He describes his drinking in three phases borrowed from a sober physician named Dr. Gill: fun, fun plus problems, and just problems. The fun phase was real — drinking made an awkward San Jose high school kid feel smart and graceful — and he insists on telling the truth about that because "if you get hyped, people will die." The problems phase brought mood swings, years of drunk driving he rationalized as hilarious, and a depression so deep he preferred death to the prospect of living sober. He reads aloud from a first-edition Big Book story about a man who drank nine martinis imitating a stranger at a bar, and uses the "dancing with a gorilla" metaphor to describe the loss of control: you think you asked the gorilla out, but you don't get to sit the next dance out.
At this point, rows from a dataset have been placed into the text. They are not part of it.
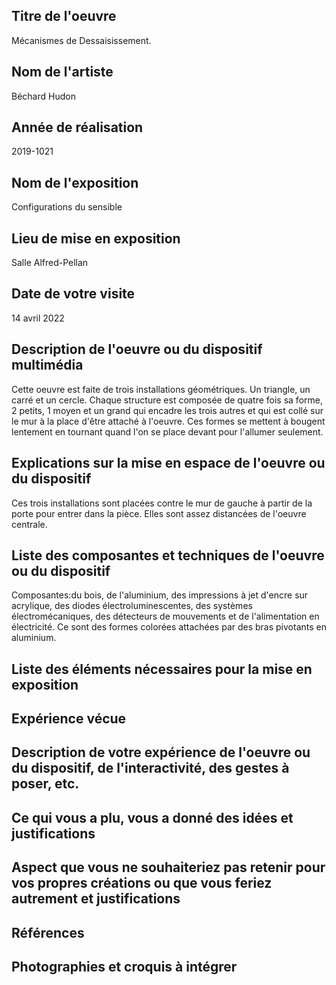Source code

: ## Titre de l'oeuvre
 Mécanismes de Dessaisissement.


## Nom de l'artiste
 Béchard Hudon

## Année de réalisation
2019-1021
## Nom de l'exposition
Configurations du sensible
## Lieu de mise en exposition 
Salle Alfred-Pellan
## Date de votre visite
14 avril 2022
## Description de l'oeuvre ou du dispositif multimédia
Cette oeuvre est faite de trois installations géométriques. Un triangle, un carré et un cercle. Chaque structure est composée de quatre fois sa forme, 2 petits, 1 moyen et un grand qui encadre les trois autres et qui est collé sur le mur à la place d'être attaché à l'oeuvre. Ces formes se mettent à bougent lentement en tournant quand l'on se place devant pour l'allumer seulement.
## Explications sur la mise en espace de l'oeuvre ou du dispositif
Ces trois installations sont placées contre le mur de gauche à partir de la porte pour entrer dans la pièce. Elles sont assez distancées de l'oeuvre centrale.
## Liste des composantes et techniques de l'oeuvre ou du dispositif
Composantes:du bois, de l'aluminium, des impressions à jet d'encre sur acrylique, des diodes électroluminescentes, des systèmes électromécaniques, des détecteurs de mouvements et de l'alimentation en électricité. Ce sont des formes colorées attachées par des bras pivotants en aluminium.
## Liste des éléments nécessaires pour la mise en exposition

## Expérience vécue 

## Description de votre expérience de l'oeuvre ou du dispositif, de l'interactivité, des gestes à poser, etc.

## Ce qui vous a plu, vous a donné des idées et justifications

## Aspect que vous ne souhaiteriez pas retenir pour vos propres créations ou que vous feriez autrement et justifications

## Références

## Photographies et croquis à intégrer

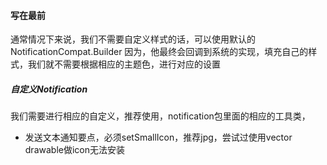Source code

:#### 写在最前
通常情况下来说，我们不需要自定义样式的话，可以使用默认的NotificationCompat.Builder
因为，他最终会回调到系统的实现，填充自己的样式，我们就不需要根据相应的主题色，进行对应的设置

##### 自定义Notification
我们需要进行相应的自定义，推荐使用，notification包里面的相应的工具类，
- 发送文本通知要点，必须setSmallIcon，推荐jpg，尝试过使用vector drawable做icon无法安装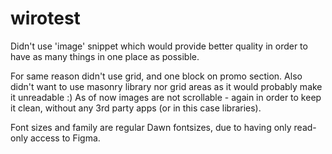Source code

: # wirotest


Didn't use 'image' snippet which would provide better quality in order to have as many things in one place as possible.

For same reason didn't use grid, and one block on promo section. Also didn't want to use masonry library nor grid areas as it would probably make it unreadable :) 
As of now images are not scrollable - again in order to keep it clean, without any 3rd party apps (or in this case libraries).


Font sizes and family are regular Dawn fontsizes, due to having only read-only access to Figma.
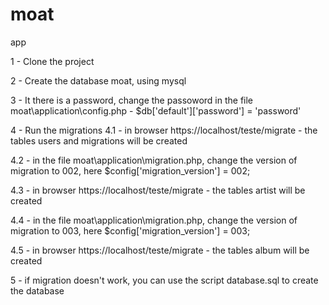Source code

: # moat
app

1 - Clone the project

2 - Create the database moat, using mysql

3 - It there is a password, change the passoword in the file moat\application\config.php  - $db['default']['password'] = 'password'

4 - Run the migrations 
  4.1 - in browser https://localhost/teste/migrate - the tables users and migrations will be created  
  
  4.2 - in the file moat\application\migration.php, change the version of migration to 002, here $config['migration_version'] = 002;
  
  4.3 - in browser https://localhost/teste/migrate - the tables artist will be created  
  
  4.4 - in the file moat\application\migration.php, change the version of migration to 003, here $config['migration_version'] = 003;
  
  4.5 - in browser https://localhost/teste/migrate - the tables album will be created
  
5 - if migration doesn't work, you can use the script database.sql to create the database
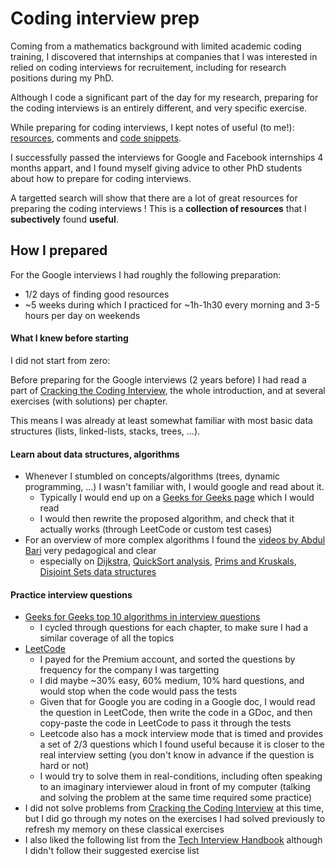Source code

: # Coding interview prep

Coming from a mathematics background with limited academic coding training,
I discovered that internships at companies that I was interested in relied on coding interviews for recruitement, including for research positions during my PhD.

Although I code a significant part of the day for my research, preparing for the coding interviews is an entirely different, and very specific exercise.

While preparing for coding interviews, I kept notes of useful (to me!): [resources](https://github.com/hassony2/interview-prep/blob/master/resources.md), comments and [code snippets](https://github.com/hassony2/interview-prep/blob/master/to-know.md).

I successfully passed the interviews for Google and Facebook internships 4 months appart, and I found myself giving advice to other PhD students about how to prepare for coding interviews.

A targetted search will show that there are a lot of great resources for preparing the coding interviews ! 
This is a **collection of resources** that I **subectively** found **useful**.

## How I prepared

For the Google interviews I had roughly the following preparation:
- 1/2 days of finding good resources
- ~5 weeks during which I practiced for ~1h-1h30 every morning and 3-5 hours per day on weekends

#### What I knew before starting

I did not start from zero: 

Before preparing for the Google interviews (2 years before) I had read a part of [Cracking the Coding Interview](http://www.crackingthecodinginterview.com/), the whole introduction, and at several exercises (with solutions) per chapter.

This means I was already at least somewhat familiar with most basic data structures (lists, linked-lists, stacks, trees, ...).

#### Learn about data structures, algorithms

- Whenever I stumbled on concepts/algorithms (trees, dynamic programming, ...) I wasn't familiar with, I would google and read about it.
    - Typically I would end up on a [Geeks for Geeks page](https://www.geeksforgeeks.org/tree-traversals-inorder-preorder-and-postorder/) which I would read
    - I would then rewrite the proposed algorithm, and check that it actually works (through LeetCode or custom test cases)
- For an overview of more complex algorithms I found the [videos by Abdul Bari](https://www.youtube.com/watch?v=0IAPZzGSbME&list=PLDN4rrl48XKpZkf03iYFl-O29szjTrs_O) very pedagogical and clear
    - especially on [Dijkstra](https://www.youtube.com/watch?v=XB4MIexjvY0&list=PLDN4rrl48XKpZkf03iYFl-O29szjTrs_O&index=45), [QuickSort analysis](https://www.youtube.com/watch?v=-qOVVRIZzao&list=PLDN4rrl48XKpZkf03iYFl-O29szjTrs_O&index=37), [Prims and Kruskals](https://www.youtube.com/watch?v=4ZlRH0eK-qQ&t=29s), [Disjoint Sets data structures](https://www.youtube.com/watch?v=wU6udHRIkcc&list=PLDN4rrl48XKpZkf03iYFl-O29szjTrs_O&index=17)

#### Practice interview questions

-  [Geeks for Geeks top 10 algorithms in interview questions](https://www.geeksforgeeks.org/top-10-algorithms-in-interview-questions/)
    - I cycled through questions for each chapter, to make sure I had a similar coverage of all the topics
-  [LeetCode](https://leetcode.com/)
    - I payed for the Premium account, and sorted the questions by frequency for the company I was targetting
    - I did maybe ~30% easy, 60% medium, 10% hard questions, and would stop when the code would pass the tests
    - Given that for Google you are coding in a Google doc, I would read the question in LeetCode, then write the code in a GDoc, and then copy-paste the code in LeetCode to pass it through the tests
    - Leetcode also has a mock interview mode that is timed and provides a set of 2/3 questions which I found useful because it is closer to the real interview setting (you don't know in advance if the question is hard or not)
    - I would try to solve them in real-conditions, including often speaking to an imaginary interviewer aloud in front of my computer (talking and solving the problem at the same time required some practice)
-  I did not solve problems from [Cracking the Coding Interview](http://www.crackingthecodinginterview.com/) at this time, but I did go through my notes on the exercises I had solved previously to refresh my memory on these classical exercises
- I also liked the following list from the [Tech Interview Handbook](https://yangshun.github.io/tech-interview-handbook/best-practice-questions) although I didn't follow their suggested exercise list
    

    
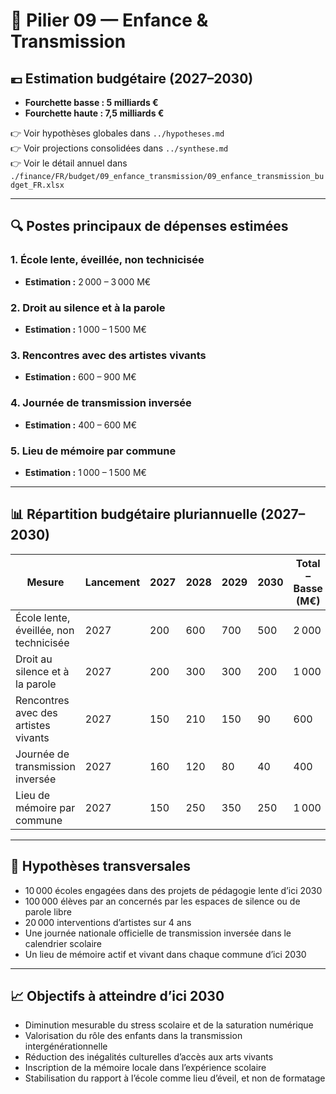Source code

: # 🧮 Pilier 09 — Enfance & Transmission

## 💶 Estimation budgétaire (2027–2030)

- **Fourchette basse : 5 milliards €**
- **Fourchette haute : 7,5 milliards €**

👉 Voir hypothèses globales dans `../hypotheses.md`  
👉 Voir projections consolidées dans `../synthese.md`  
👉 Voir le détail annuel dans `./finance/FR/budget/09_enfance_transmission/09_enfance_transmission_budget_FR.xlsx`


---

## 🔍 Postes principaux de dépenses estimées

### 1. École lente, éveillée, non technicisée
- **Estimation :** 2 000 – 3 000 M€

### 2. Droit au silence et à la parole
- **Estimation :** 1 000 – 1 500 M€

### 3. Rencontres avec des artistes vivants
- **Estimation :** 600 – 900 M€

### 4. Journée de transmission inversée
- **Estimation :** 400 – 600 M€

### 5. Lieu de mémoire par commune
- **Estimation :** 1 000 – 1 500 M€

---

## 📊 Répartition budgétaire pluriannuelle (2027–2030)

| Mesure                                 | Lancement | 2027 | 2028 | 2029 | 2030 | Total – Basse (M€) | Haute (M€) |
|----------------------------------------|-----------|------|------|------|------|---------------------|------------|
| École lente, éveillée, non technicisée | 2027      | 200  | 600  | 700  | 500  | 2 000               | 3 000      |
| Droit au silence et à la parole        | 2027      | 200  | 300  | 300  | 200  | 1 000               | 1 500      |
| Rencontres avec des artistes vivants   | 2027      | 150  | 210  | 150  | 90   | 600                 | 900        |
| Journée de transmission inversée       | 2027      | 160  | 120  | 80   | 40   | 400                 | 600        |
| Lieu de mémoire par commune            | 2027      | 150  | 250  | 350  | 250  | 1 000               | 1 500      |

---

## 📌 Hypothèses transversales

- 10 000 écoles engagées dans des projets de pédagogie lente d’ici 2030  
- 100 000 élèves par an concernés par les espaces de silence ou de parole libre  
- 20 000 interventions d’artistes sur 4 ans  
- Une journée nationale officielle de transmission inversée dans le calendrier scolaire  
- Un lieu de mémoire actif et vivant dans chaque commune d’ici 2030

---

## 📈 Objectifs à atteindre d’ici 2030

- Diminution mesurable du stress scolaire et de la saturation numérique  
- Valorisation du rôle des enfants dans la transmission intergénérationnelle  
- Réduction des inégalités culturelles d’accès aux arts vivants  
- Inscription de la mémoire locale dans l’expérience scolaire  
- Stabilisation du rapport à l’école comme lieu d’éveil, et non de formatage

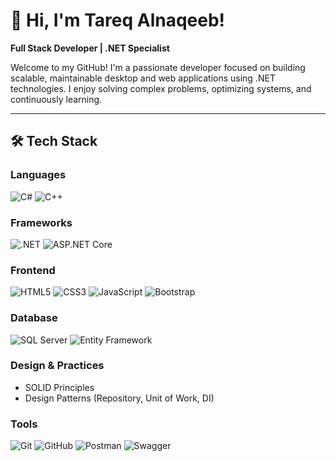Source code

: # 👋 Hi, I'm Tareq Alnaqeeb!
**Full Stack Developer | .NET Specialist**  

Welcome to my GitHub! I'm a passionate developer focused on building scalable, maintainable desktop and web applications using .NET technologies. I enjoy solving complex problems, optimizing systems, and continuously learning.

---

## 🛠️ Tech Stack
### **Languages**  
![C#](https://img.shields.io/badge/C%23-239120?logo=c-sharp&logoColor=white)
![C++](https://img.shields.io/badge/C%2B%2B-00599C?logo=c%2B%2B&logoColor=white)

### **Frameworks**  
![.NET](https://img.shields.io/badge/.NET-512BD4?logo=dotnet&logoColor=white)
![ASP.NET Core](https://img.shields.io/badge/ASP.NET%20Core-512BD4?logo=dotnet&logoColor=white)

### **Frontend**  
![HTML5](https://img.shields.io/badge/HTML5-E34F26?logo=html5&logoColor=white)
![CSS3](https://img.shields.io/badge/CSS3-1572B6?logo=css3&logoColor=white)
![JavaScript](https://img.shields.io/badge/JavaScript-F7DF1E?logo=javascript&logoColor=black)
![Bootstrap](https://img.shields.io/badge/Bootstrap-7952B3?logo=bootstrap&logoColor=white)

### **Database**  
![SQL Server](https://img.shields.io/badge/SQL%20Server-CC2927?logo=microsoft-sql-server&logoColor=white)
![Entity Framework](https://img.shields.io/badge/EF%20Core-512BD4?logo=dotnet&logoColor=white)

### **Design & Practices**  
- SOLID Principles  
- Design Patterns (Repository, Unit of Work, DI)  

### **Tools**  
![Git](https://img.shields.io/badge/Git-F05032?logo=git&logoColor=white)
![GitHub](https://img.shields.io/badge/GitHub-181717?logo=github&logoColor=white)
![Postman](https://img.shields.io/badge/Postman-FF6C37?logo=postman&logoColor=white)
![Swagger](https://img.shields.io/badge/Swagger-85EA2D?logo=swagger&logoColor=black)



###


###
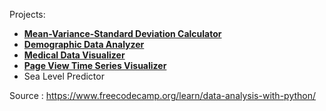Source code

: 
Projects:
  - **[Mean-Variance-Standard Deviation Calculator](https://github.com/GBlanch/fCC-Data-Analysis-with-Python-Certification/tree/main/0.mvsd.calc)**
  - **[Demographic Data Analyzer](https://github.com/GBlanch/fCC-Data-Analysis-with-Python-Certification/tree/main/1.demographic_analyzer)**
  - **[Medical Data Visualizer](https://github.com/GBlanch/fCC-Data-Analysis-with-Python-Certification/tree/main/2.med_data_visual)**
  - **[Page View Time Series Visualizer](https://github.com/GBlanch/fCC-Data-Analysis-with-Python-Certification/tree/main/3.time_series_visual)**
  - Sea Level Predictor

Source :  https://www.freecodecamp.org/learn/data-analysis-with-python/
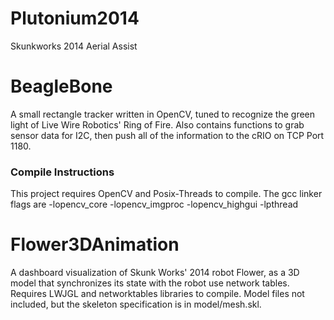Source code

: Plutonium2014
=============

Skunkworks 2014 Aerial Assist

BeagleBone
=======================

A small rectangle tracker written in OpenCV, tuned to recognize the green light of Live Wire Robotics' Ring of Fire.  Also contains functions to grab sensor data for I2C, then push all of the information to the cRIO on TCP Port 1180.

### Compile Instructions
This project requires OpenCV and Posix-Threads to compile.
The gcc linker flags are -lopencv_core -lopencv_imgproc -lopencv_highgui -lpthread

Flower3DAnimation
======================
A dashboard visualization of Skunk Works' 2014 robot Flower, as a 3D model that synchronizes its state with the robot use network tables.  Requires LWJGL and networktables libraries to compile.  Model files not included, but the skeleton specification is in model/mesh.skl.
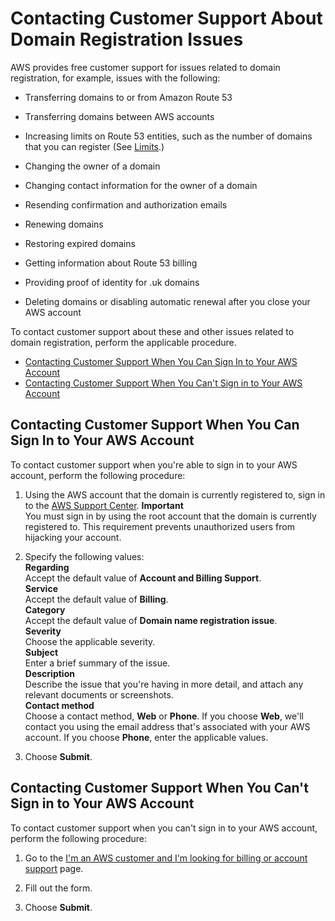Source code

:# Contacting Customer Support About Domain Registration Issues<a name="domain-contact-support"></a>

AWS provides free customer support for issues related to domain registration, for example, issues with the following:

+ Transferring domains to or from Amazon Route 53

+ Transferring domains between AWS accounts

+ Increasing limits on Route 53 entities, such as the number of domains that you can register \(See [Limits](DNSLimitations.md)\.\)

+ Changing the owner of a domain

+ Changing contact information for the owner of a domain

+ Resending confirmation and authorization emails

+ Renewing domains

+ Restoring expired domains

+ Getting information about Route 53 billing

+ Providing proof of identity for \.uk domains

+ Deleting domains or disabling automatic renewal after you close your AWS account

To contact customer support about these and other issues related to domain registration, perform the applicable procedure\.


+ [Contacting Customer Support When You Can Sign In to Your AWS Account](#domain-contact-support-can-sign-in)
+ [Contacting Customer Support When You Can't Sign in to Your AWS Account](#domain-contact-support-cannot-sign-in)

## Contacting Customer Support When You Can Sign In to Your AWS Account<a name="domain-contact-support-can-sign-in"></a>

To contact customer support when you're able to sign in to your AWS account, perform the following procedure:

1. Using the AWS account that the domain is currently registered to, sign in to the [AWS Support Center](https://console.aws.amazon.com/support/home?region=us-east-1#/case/create?issueType=customer-service&serviceCode=billing&categoryCode=domain-name-registration-issue)\. 
**Important**  
You must sign in by using the root account that the domain is currently registered to\. This requirement prevents unauthorized users from hijacking your account\.

1. Specify the following values:  
**Regarding**  
Accept the default value of **Account and Billing Support**\.  
**Service**  
Accept the default value of **Billing**\.  
**Category**  
Accept the default value of **Domain name registration issue**\.  
**Severity**  
Choose the applicable severity\.  
**Subject**  
Enter a brief summary of the issue\.  
**Description**  
Describe the issue that you're having in more detail, and attach any relevant documents or screenshots\.  
**Contact method**  
Choose a contact method, **Web** or **Phone**\. If you choose **Web**, we'll contact you using the email address that's associated with your AWS account\. If you choose **Phone**, enter the applicable values\.

1. Choose **Submit**\.

## Contacting Customer Support When You Can't Sign in to Your AWS Account<a name="domain-contact-support-cannot-sign-in"></a>

To contact customer support when you can't sign in to your AWS account, perform the following procedure:

1. Go to the [I'm an AWS customer and I'm looking for billing or account support](https://pages.awscloud.com/contact-us-account-support.html) page\.

1. Fill out the form\.

1. Choose **Submit**\.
The heart of the talk is his reflection on Steps One through Three at 20 years sober. He describes Step One as "I am bleeding and on fire," mocks two-steppers who skip from misery straight to carrying the message, and says the hardest move in recovery is getting from Step One to Step Two — from "we're doomed" to "there's hope." He quotes Kafka ("there is infinite hope, but not for us") as his old worldview, then describes being carried to Step Two through meetings, not through self-help willpower. An 18th-century Jesuit theologian gives him his Step Three method: if you can't turn everything over for all time, just turn over now. He closes with H.A.L.T. as a daily survival framework — skipping meals leads to wanting to shoot people in the knees, loneliness hits even when you're the one who moved — and a correction from a woman in Stockholm: "It works if you let it," not "it works if you work it," because the real problem is getting out of your own way so Higher Power can help.